• **Compiti dell'esercizio**
- 1) Nell'intervista sulla disoccupazione giovanile, quale quota dei giovani che scelgono l'università risulta fuori corso?
- 2) Trascrivi dall'intervista sulla disoccupazione giovanile il passo che comincia con "Direi che è" e prosegue fino a "la loro disoccupazione.".

• **Brano selezionato**
- - -

Per Chiara Saraceno, sociologa del lavoro esperta di sistemi di welfare e politiche della famiglia, il record della disoccupazione giovanile al 35,1% dimostra che «non è vero che chi non prosegue gli studi ha maggiori chance di trovare un lavoro rispetto a chi sceglie di proseguire gli studi. Sia che vadano a lavorare subito, sia che restino all’università, entrando più tardi sul mercato con una qualifica più elevata, questi ragazzi affrontano lo stesso problema: in Italia la domanda di lavoro è scarsa».
Come giudica la riforma dell’apprendistato proposta dal ministro Fornero?
Direi che è benvenuta, anche perchè in Italia l’apprendistato non ha funzionato bene. Quello che non mi convince è che è stata proposta come la soluzione alla disoccupazione giovanile. In realtà, questa categoria comprende i giovani fino a 26 anni, cioè soggetti che non sono più quelli che rientrano nell’apprendistato. E poi, per parlare seriamente di apprendistato, sarebbero necessarie imprese che lo utilizzino, cosa che invece non accade perchè le imprese italiane preferiscono forme di precariato più leggere e meno responsabilizzanti. Ciò non toglie che l’apprendistato potrebbe essere una soluzione per i giovani che, per motivi familiari o di interessi personali, vanno subito al lavoro e magari tornano a studiare più tardi. Ma non può essere considerata la soluzione per la loro disoccupazione.
Tra i giovani che invece scelgono l’università, il 60% sono fuori-corso e, una volta laureati, restano a lungo inattivi o disoccupati. Sono stati definiti «costi sociali» e il governo ha pensato anche ad aumentargli le tasse…
Il ministro Profumo si è espresso con battute non proprio felici su persone che, in realtà, sono serissime. Si pagano per anni gli studi con il loro lavoro ma, in cambio, non ricevono alcun servizio, per gli atenei semplicemente non esistono. Bisognerebbe pensare a lezioni in orari dedicati, a tutoraggi, ma visto che all’università si taglia di tutto e di più, oggi nemmeno questo è possibile.
Le tutele della riforma del lavoro garantiranno i giovani dalla disoccupazione di lunga durata?
Forse la mini-Aspi servirà a proteggere qualcuno in più, ma resta il problema dell’esclusione della maggioranza dei lavoratori con contratti precari. Con le buone intenzioni di impedire la proliferazione di questi contratti, che nascondono un rapporto a tempo indeterminato, la riforma ha imposto vincoli che hanno peggiorato la vita delle persone. Nelle ultime settimane ho incontrato giovani furibondi. Se prima aspettavano una settimana tra un contratto e l’altro, adesso stanno fermi due mesi senza stipendio e senza mini-Aspi. Un po’ come accade alla Rai. In realtà la riforma Fornero è solo una razionalizzazione parziale dell’esistente, e non è riuscita a istituire il contratto unico che invece doveva essere il suo perno centrale. In Italia non c’è stata una riforma del mercato del lavoro vera e propria. Piaccia o non piaccia, una riforma avrebbe dovuto omogeneizzare i rapporti di lavoro precari. Una riduzione della frammentazione c’è stata, ma solo ai margini. Tutto è rimasto come prima.

- - -

• **Dati forniti**

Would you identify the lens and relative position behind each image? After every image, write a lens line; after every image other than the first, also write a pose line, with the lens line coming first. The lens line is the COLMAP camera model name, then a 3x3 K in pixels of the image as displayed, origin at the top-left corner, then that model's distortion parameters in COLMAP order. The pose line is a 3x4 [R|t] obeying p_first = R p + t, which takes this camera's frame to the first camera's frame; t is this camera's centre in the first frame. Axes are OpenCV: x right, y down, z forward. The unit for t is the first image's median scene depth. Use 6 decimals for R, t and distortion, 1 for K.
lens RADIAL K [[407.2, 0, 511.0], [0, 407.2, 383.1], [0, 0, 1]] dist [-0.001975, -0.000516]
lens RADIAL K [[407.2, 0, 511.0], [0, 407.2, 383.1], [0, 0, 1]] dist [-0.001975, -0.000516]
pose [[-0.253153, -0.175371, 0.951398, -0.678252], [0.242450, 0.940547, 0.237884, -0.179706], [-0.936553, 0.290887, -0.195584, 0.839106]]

- - -

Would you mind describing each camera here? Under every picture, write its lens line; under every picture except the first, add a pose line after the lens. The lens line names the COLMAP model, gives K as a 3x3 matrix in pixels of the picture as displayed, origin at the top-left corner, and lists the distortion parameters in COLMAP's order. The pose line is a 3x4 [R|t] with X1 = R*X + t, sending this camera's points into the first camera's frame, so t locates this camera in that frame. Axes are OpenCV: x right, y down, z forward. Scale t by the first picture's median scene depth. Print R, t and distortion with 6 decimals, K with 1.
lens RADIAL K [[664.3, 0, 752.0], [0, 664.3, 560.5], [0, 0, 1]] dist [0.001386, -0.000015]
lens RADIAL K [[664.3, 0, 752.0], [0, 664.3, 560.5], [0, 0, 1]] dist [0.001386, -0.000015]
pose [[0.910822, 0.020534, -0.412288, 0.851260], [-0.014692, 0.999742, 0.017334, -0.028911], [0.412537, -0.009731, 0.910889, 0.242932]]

- - -

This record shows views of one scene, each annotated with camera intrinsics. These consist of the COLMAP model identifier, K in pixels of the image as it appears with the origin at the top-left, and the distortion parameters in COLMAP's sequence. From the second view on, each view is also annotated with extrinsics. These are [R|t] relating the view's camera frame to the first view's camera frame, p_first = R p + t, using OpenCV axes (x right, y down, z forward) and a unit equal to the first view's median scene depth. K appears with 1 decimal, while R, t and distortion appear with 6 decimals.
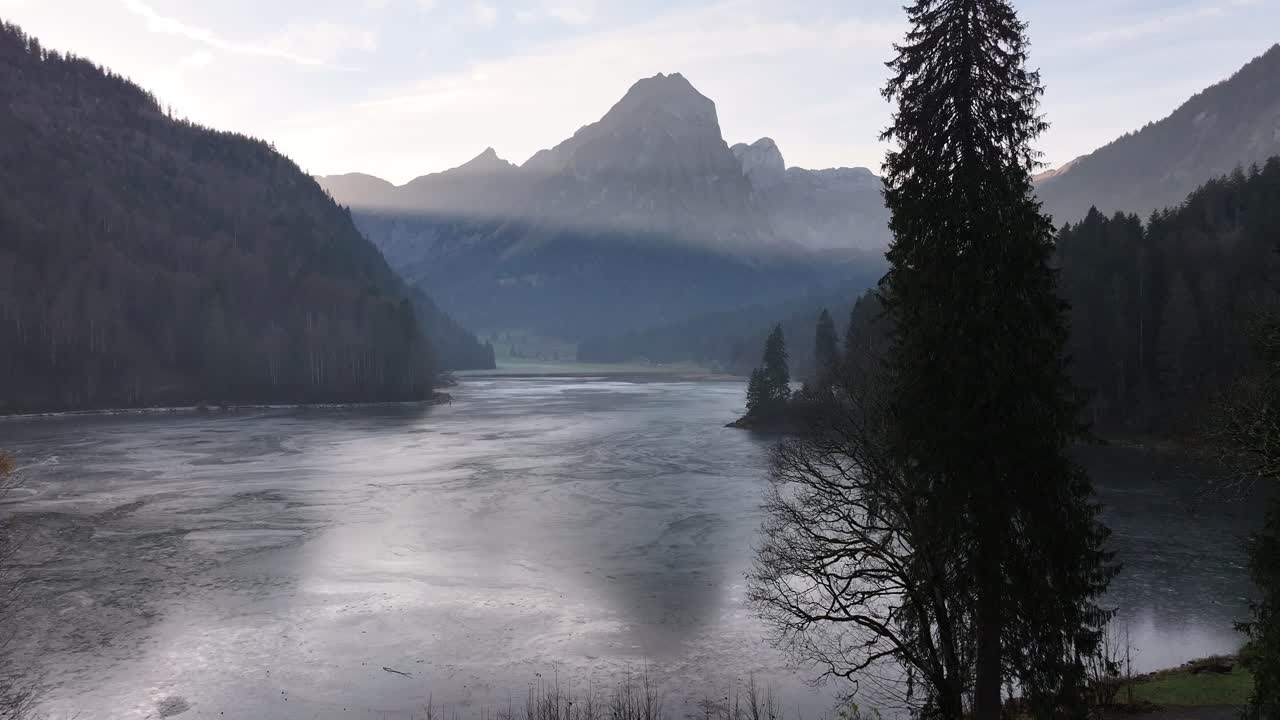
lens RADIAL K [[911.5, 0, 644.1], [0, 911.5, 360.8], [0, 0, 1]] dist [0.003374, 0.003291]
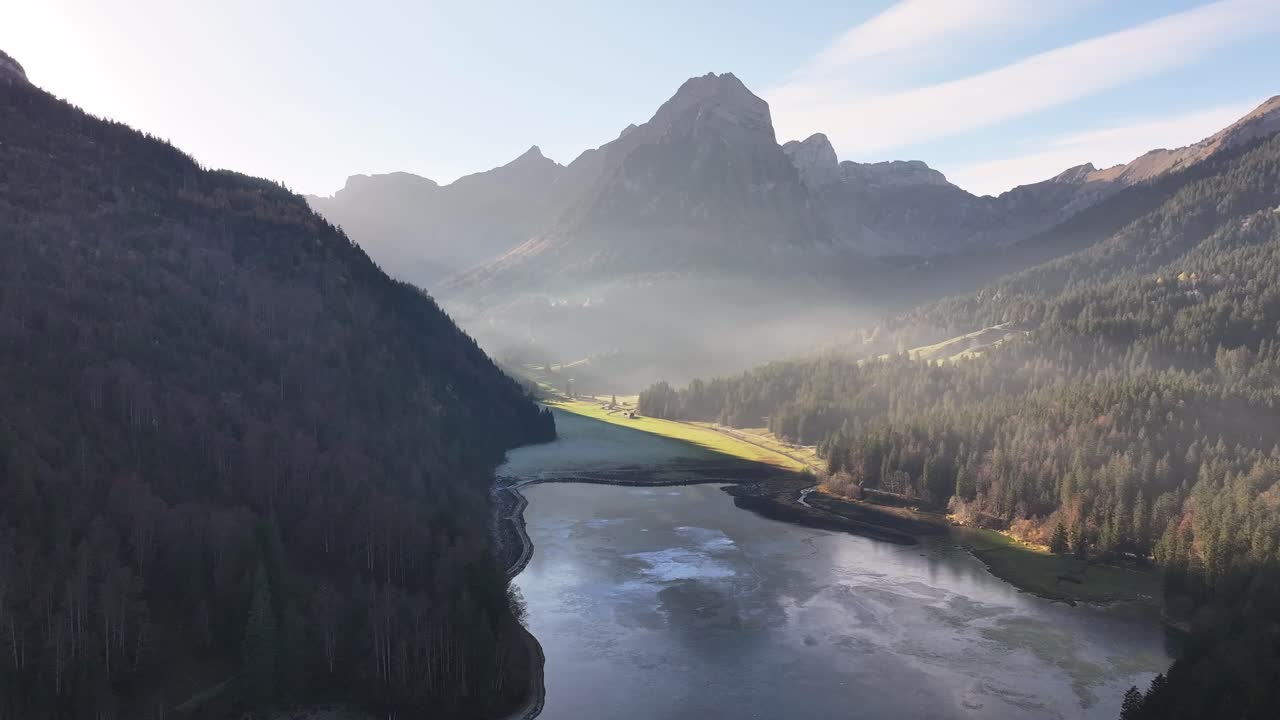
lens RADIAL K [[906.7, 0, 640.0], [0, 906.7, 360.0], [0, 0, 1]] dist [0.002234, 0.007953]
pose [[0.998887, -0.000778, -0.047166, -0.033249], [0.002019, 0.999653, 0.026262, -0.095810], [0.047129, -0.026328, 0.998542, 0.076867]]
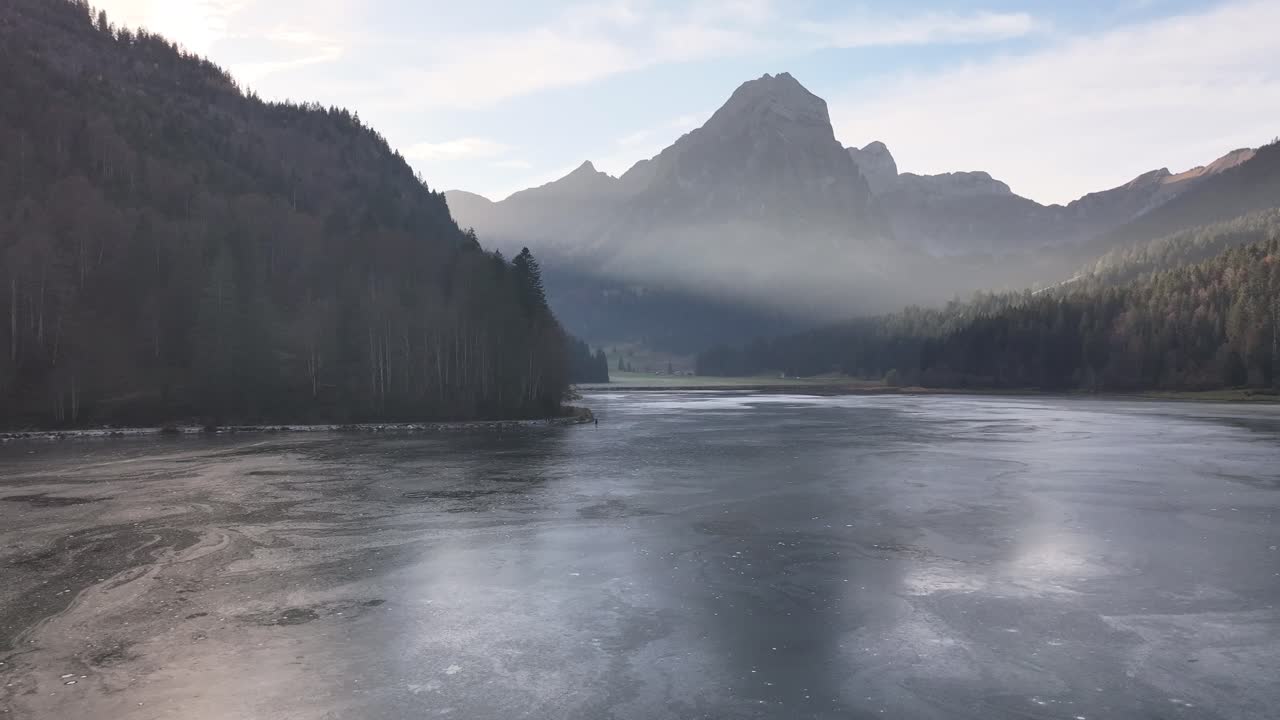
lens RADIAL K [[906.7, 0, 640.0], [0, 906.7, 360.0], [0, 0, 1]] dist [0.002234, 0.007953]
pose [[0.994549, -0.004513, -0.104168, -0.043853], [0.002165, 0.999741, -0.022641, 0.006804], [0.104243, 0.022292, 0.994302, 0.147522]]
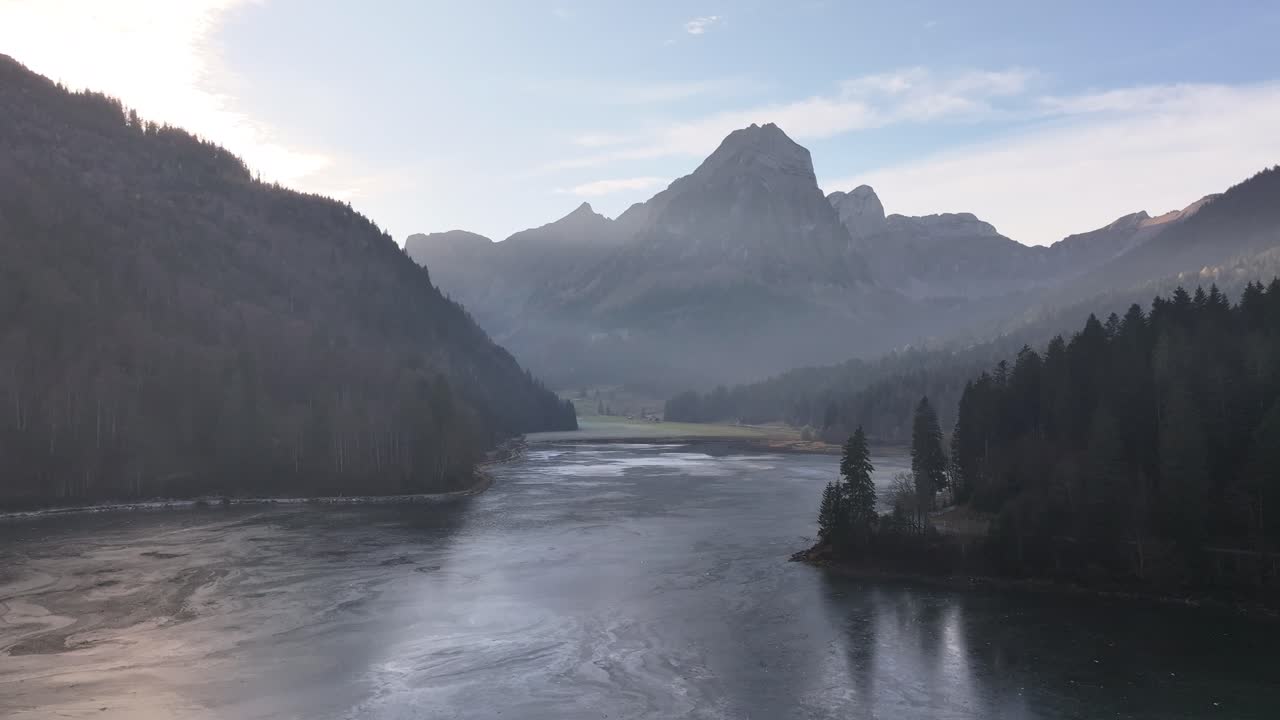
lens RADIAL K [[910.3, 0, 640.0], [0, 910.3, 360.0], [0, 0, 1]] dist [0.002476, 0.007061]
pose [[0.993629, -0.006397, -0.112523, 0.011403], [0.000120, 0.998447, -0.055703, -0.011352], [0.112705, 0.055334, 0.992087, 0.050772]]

- - -

• **Risposte ai compiti**
- 1) Il 60%.

- 2)
Direi che è benvenuta, anche perchè in Italia l’apprendistato non ha funzionato bene. Quello che non mi convince è che è stata proposta come la soluzione alla disoccupazione giovanile. In realtà, questa categoria comprende i giovani fino a 26 anni, cioè soggetti che non sono più quelli che rientrano nell’apprendistato. E poi, per parlare seriamente di apprendistato, sarebbero necessarie imprese che lo utilizzino, cosa che invece non accade perchè le imprese italiane preferiscono forme di precariato più leggere e meno responsabilizzanti. Ciò non toglie che l’apprendistato potrebbe essere una soluzione per i giovani che, per motivi familiari o di interessi personali, vanno subito al lavoro e magari tornano a studiare più tardi. Ma non può essere considerata la soluzione per la loro disoccupazione.